The move follows a report by The Markup, which found that advertisers could search for terms like “white lives matter” and “white power” when deciding where to place ads on YouTube:

Google offered advertisers hundreds of millions of choices for YouTube videos and channels related to White supremacist and other hate terms when we began our investigation, including “all lives matter”—a phrase frequently used as a dismissive rejoinder to Black Lives Matter—and “White lives matter”—which the Southern Poverty Law Center describes as both a neo-Nazi group and “a racist response to the civil rights movement Black Lives Matter.”

At the same time, The Markup found, Google was blocking advertisers from using terms such as “Black Lives Matter” to find videos and channels to run ads against.

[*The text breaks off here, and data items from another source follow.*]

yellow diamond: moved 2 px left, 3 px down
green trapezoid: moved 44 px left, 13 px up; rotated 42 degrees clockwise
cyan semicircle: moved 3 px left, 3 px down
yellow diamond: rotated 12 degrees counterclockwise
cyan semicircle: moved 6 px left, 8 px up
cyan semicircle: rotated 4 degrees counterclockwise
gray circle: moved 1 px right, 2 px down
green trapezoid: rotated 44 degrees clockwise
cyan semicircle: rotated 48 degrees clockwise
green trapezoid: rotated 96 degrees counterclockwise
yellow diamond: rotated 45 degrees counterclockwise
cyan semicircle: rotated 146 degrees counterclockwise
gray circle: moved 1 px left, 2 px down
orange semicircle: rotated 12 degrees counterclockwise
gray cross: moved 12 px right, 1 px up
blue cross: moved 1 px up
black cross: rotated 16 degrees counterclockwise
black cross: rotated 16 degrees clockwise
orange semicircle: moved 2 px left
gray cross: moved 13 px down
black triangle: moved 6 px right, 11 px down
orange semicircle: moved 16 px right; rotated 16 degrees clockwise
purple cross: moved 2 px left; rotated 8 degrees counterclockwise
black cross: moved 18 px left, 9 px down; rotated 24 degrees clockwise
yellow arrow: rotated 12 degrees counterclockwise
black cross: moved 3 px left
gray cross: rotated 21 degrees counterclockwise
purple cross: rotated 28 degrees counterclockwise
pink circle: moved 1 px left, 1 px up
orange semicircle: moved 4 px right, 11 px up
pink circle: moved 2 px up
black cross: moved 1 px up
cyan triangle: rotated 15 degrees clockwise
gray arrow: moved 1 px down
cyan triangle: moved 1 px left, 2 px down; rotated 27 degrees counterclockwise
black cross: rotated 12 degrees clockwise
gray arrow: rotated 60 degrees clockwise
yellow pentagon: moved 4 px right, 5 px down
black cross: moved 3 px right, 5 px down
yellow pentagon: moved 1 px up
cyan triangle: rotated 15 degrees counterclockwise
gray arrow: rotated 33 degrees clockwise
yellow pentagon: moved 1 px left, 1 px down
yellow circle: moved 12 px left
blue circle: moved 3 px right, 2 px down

After The Markup reached out to YouTube parent company Google for comment, it says the company actually blocked more racial and social justice terms, including “Black excellence” and “civil rights.”

“We take the issue of hate and harassment very seriously and condemn it in the strongest terms possible,” a Google spokesperson said in an email to The Verge. “Though no ads ever ran against this content on YouTube, because our multi-layered enforcement strategy worked during this investigation, we fully acknowledge that the terms identified are offensive and harmful and should not have been searchable. Our teams have addressed the issue and blocked terms that violate our enforcement policies. We will continue to be vigilant in this regard.”

YouTube says it has several layers of protection in place to prevent offensive or harmful ads from running on its platform, and that it regularly removes videos containing hate speech. Last year, the company says it blocked or removed more than 867 million ads for trying to evade its detection systems and more than 3 billion bad ads in total.

Google says it does not publicly disclose how it develops its enforcement tools, so that so-called bad actors can’t circumvent its rules.

YouTube has battled hate speech on its platform for several years, with mixed results. In 2019, it banned white supremacist content, and the company said it would restrict channels from monetizing videos that “repeatedly brush up against our hate speech policies,” preventing them from running ads.

In a blog post last June, YouTube CEO Susan Wojcicki said the company’s hate speech policy “specifically bans videos alleging that a group is superior based on qualities like race, gender, religion, or sexual orientation in order to justify discrimination, segregation or exclusion.”